Halftime Leisure

The Weekly List: 10 movies that are not horror, but might as well be

October 26, 2021


Happy spooky season!! It’s time for orange-creme filled oreos and carving Jack-O-Lanterns! I am not a big fan of horror movies— the dark is scary enough for me—but I can understand wanting to be spooked for an hour or two. For those who do not desire nightmares about haunted clowns or dolls, here are ten movies that are not horror, but just absolutely horrify me. 

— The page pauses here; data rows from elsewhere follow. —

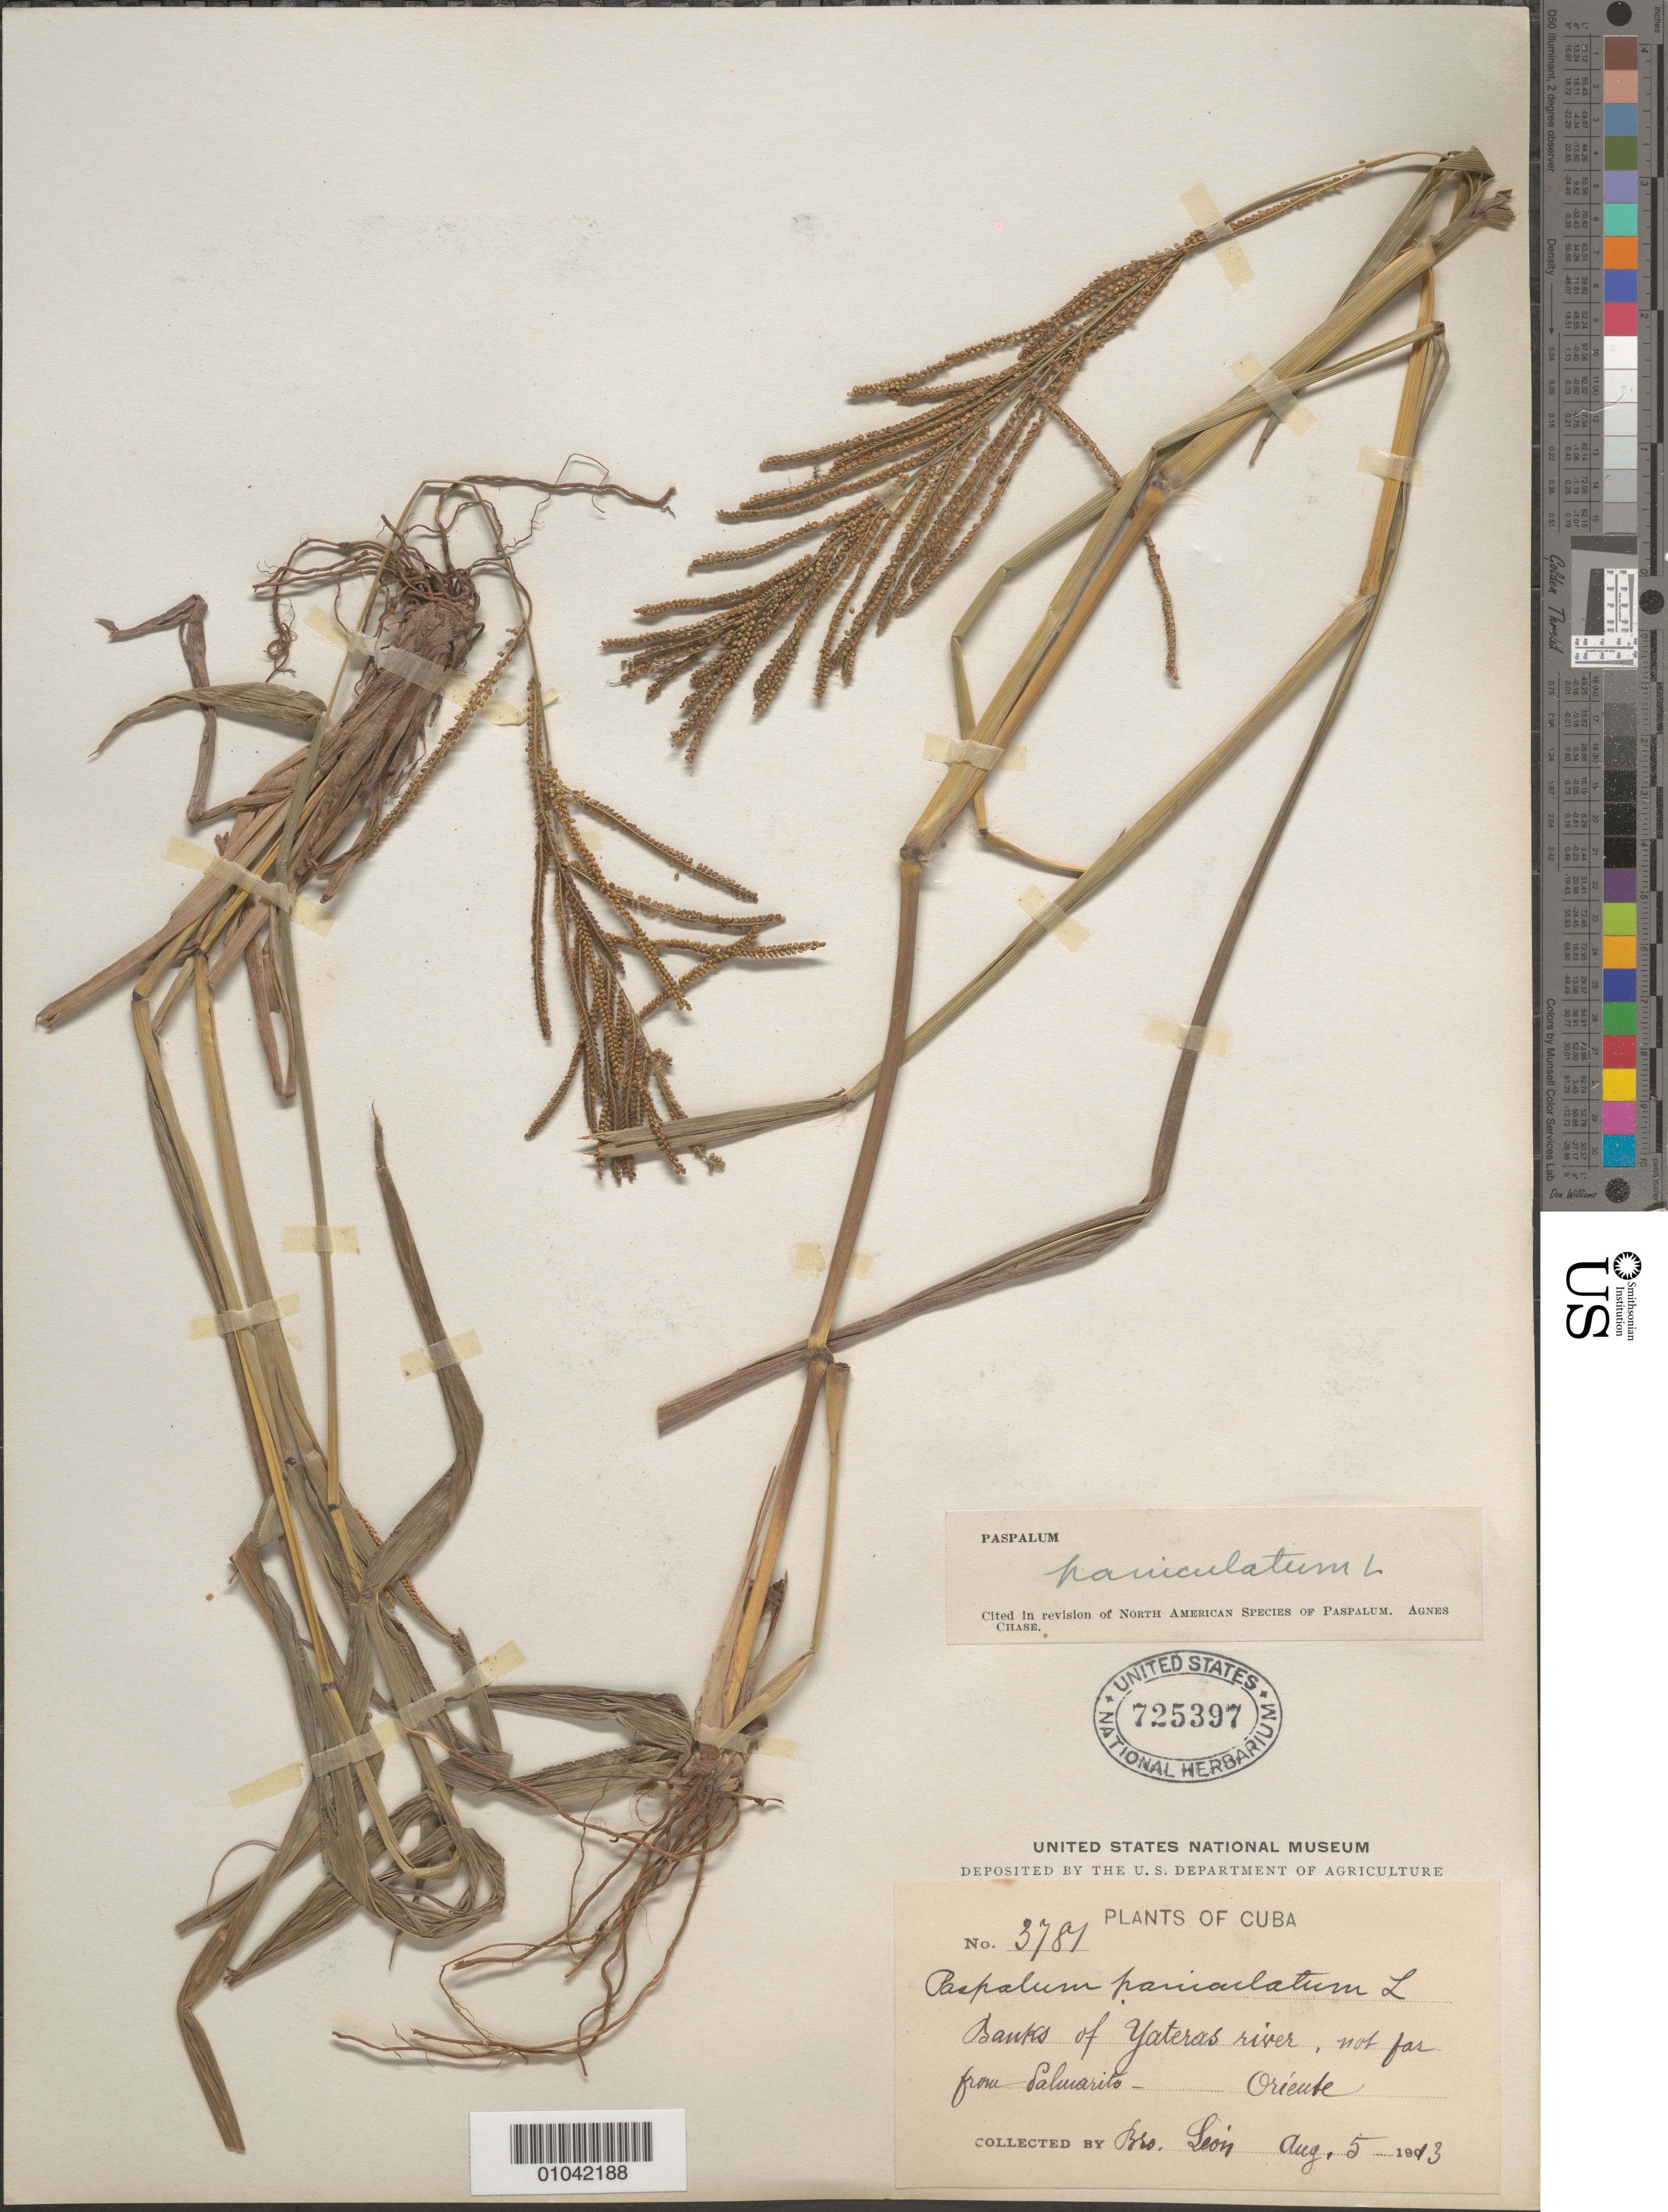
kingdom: Plantae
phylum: Tracheophyta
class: Liliopsida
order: Poales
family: Poaceae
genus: Paspalum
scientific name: Paspalum paniculatum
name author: L.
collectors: Bro. León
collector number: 3781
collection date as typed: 05 Aug 1913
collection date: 1913-08-05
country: Cuba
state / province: Oriente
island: Cuba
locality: Banks of Yateras River, not far from Salmarito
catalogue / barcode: US 725397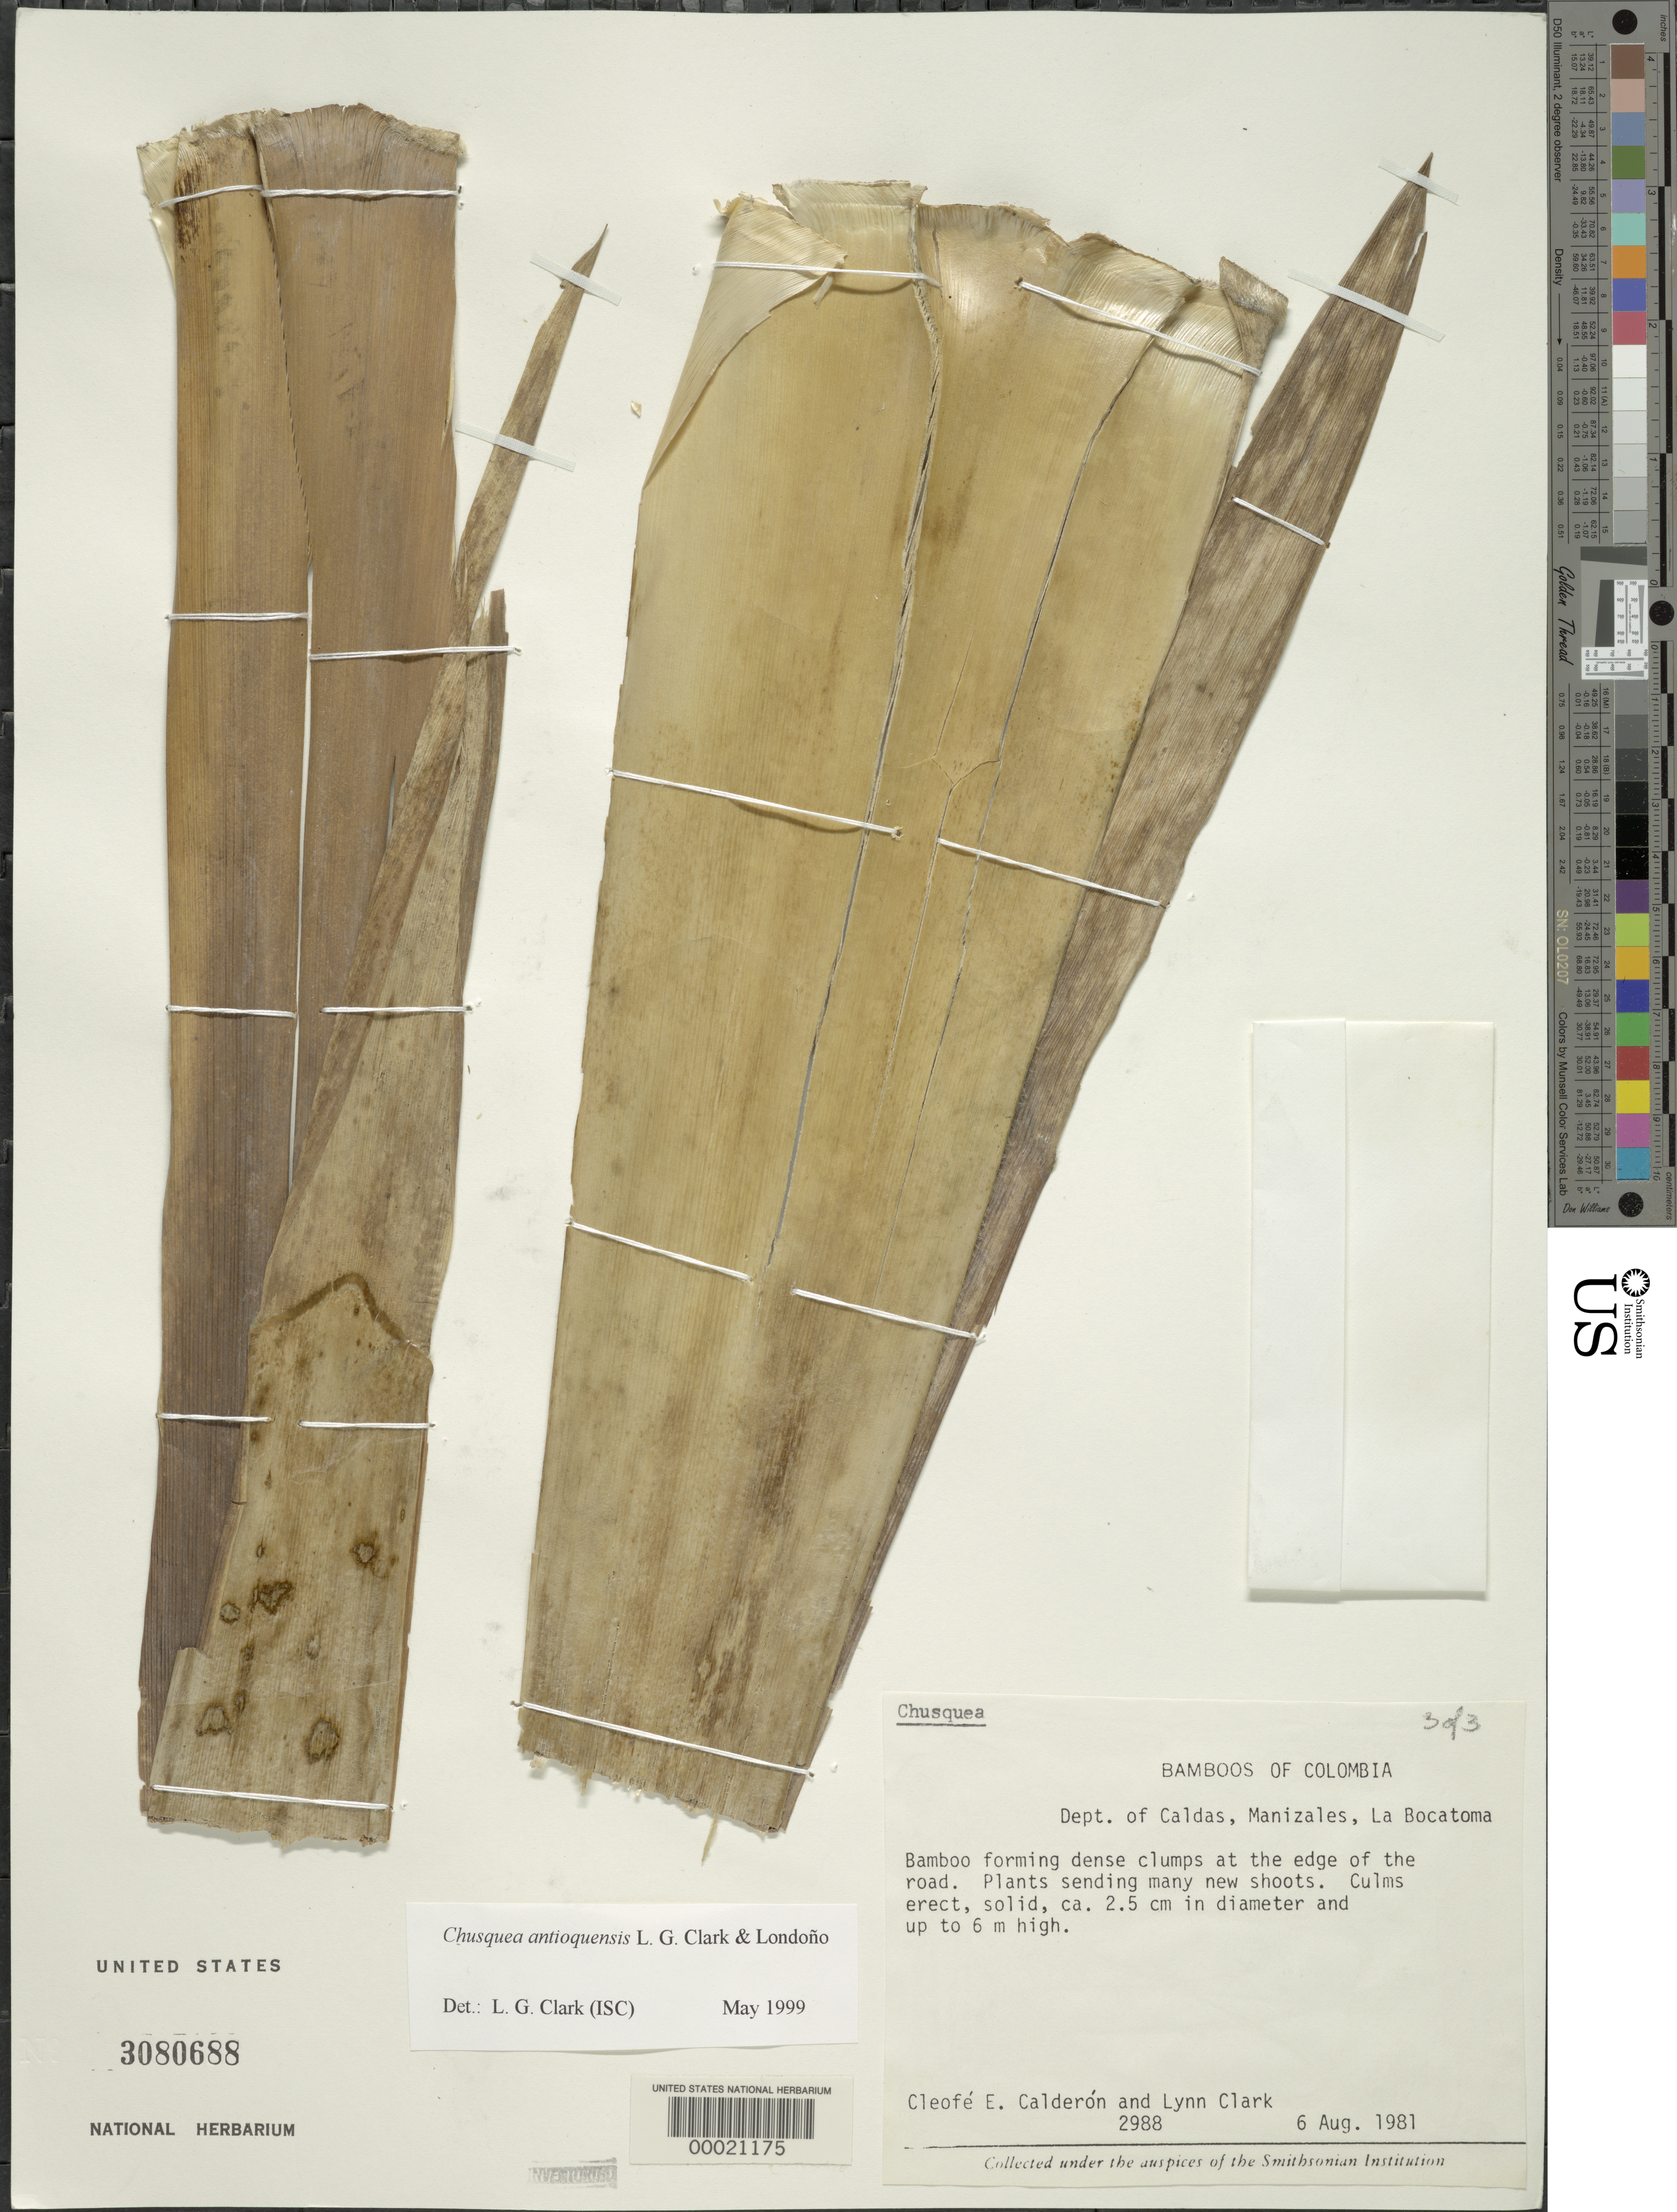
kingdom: Plantae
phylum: Tracheophyta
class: Liliopsida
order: Poales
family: Poaceae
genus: Chusquea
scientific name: Chusquea antioquensis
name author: L.G. Clark & Londoño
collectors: C. E. Calderón & L. G. Clark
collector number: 2988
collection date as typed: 06 Aug 1981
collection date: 1981-08-06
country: Colombia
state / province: Caldas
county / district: Manizales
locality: La Bocatoma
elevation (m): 3150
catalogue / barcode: US 3080688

1. The Kissing Booth (2018)

Of course, the entirety of The Kissing Booth makes us all cringe—from the awkward, territorial, hyper-masculine fights over girls, to the fact that the main character was proudly “not like other girls,”—but the most frightening part is the actual kissing booth. After COVID, the idea of the same person kissing a bunch of different people and spreading their germs around the whole school is terrifying. Why couldn’t they just have a bake sale fundraiser like the rest of us?

2. The Game Plan (2007)

I love the Rock as much as anyone, but as a kid with allergies, the scene where the main character, Peyton, has an allergic reaction to peanuts was viscerally and personally horrifying. 

3. Tall Girl (2019)

The scary part of this movie is that this girl thinks that being tall, and also a girl, is the most alienating and oppressive experience one could have. It makes me think she has never left her house, let alone her neighborhood. Maybe she’s trapped?? Would that make it horror? 

4. Holes (2003)

I saw this in my sixth grade math class, which is probably where a lot of the associated fear comes from. From my vague memories, it is a very weird fever dream of a movie about a boy (played by Shia Lebouf!!) who gets accused of stealing sneakers and then has to go to jail for kids where they dig holes in the ground. My twelve-year-old self shuddered at the  image of being stuck in the middle of nowhere, forced to do manual labor.

5. The Fast and the Furious Franchise (2001-)

While I barely made it through the first movie, The Fast and the Furious isn’t actually scary. The fact that a franchise can have NINE movies, but almost no die-hard fans, is scary. So much footage about men and their cars. I don’t know anyone who looks forward to the release of these movies, and yet they make so much money. At the end of the day, what’s scarier than capitalism?

6. Flushed Away (2006)

There is SO MUCH here. The animation style that makes the rats look eerily human. The fact that they got Kate Winslet and her seven Oscars to be the voice of a RAT. The idea of getting flushed away into the sewers! Until I was at least ten, I thought drowning meant falling down the drain and getting flushed away like the rats in this movie, and I showered as far from the drain as I possibly could stand. SO scary and haunts me to this day.

7. The Cat in the Hat (2003)

Who thought this was a good idea? A live-action version of The Cat in the Hat, with a giant creepy cat who kidnaps kids and takes them on some very weird journeys is terrifying stuff. The smile and blank stare of Mike Myers’s CGI cat face is truly horrifying. 

8. Wall-E (2008)

Wall-E is scary because it gives a realistic look at the future of our planet if we do not reduce our consumption and waste. It totally radicalized me as a seven year old, but I have not seen it since. I’m already so scared seeing the state of our planet and climate now, and thinking about how much worse it may get in my lifetime, that I can not bear to rewatch a frightening cartoon about how things could look in hundreds of years. 

9. Charlie and the Chocolate Factory (2005)

Timothee Chalamet’s Willy Wonka aside, the scariest version of this story has to be the Johnny Depp remake. The plot of this classic alludes to the death/near-death of four kids! The scariest part, though, might be the idea of in-laws living in the same bed, which is a clear recipe for disaster. 

10. Home Alone Franchise (1990-2002)

I do love this movie, and watch it every Christmas, but it stresses me out a LOT. The first one is fine, but the fact that this family forgot their kid multiple times seems like neglect, and after thinking about it for more than a minute I feel the need to call Child Protective Services. Also, Trump’s forgotten cameo in “Home Alone 2” was most definitely an element in his villain origin story.

 


Francesca Theofilou
Francesca is a senior in the School of Nursing, and a Halftime Leisure assistant for The Voice. She has been described by friends as a "jester," and has a love for the 2005 Mousercise CD.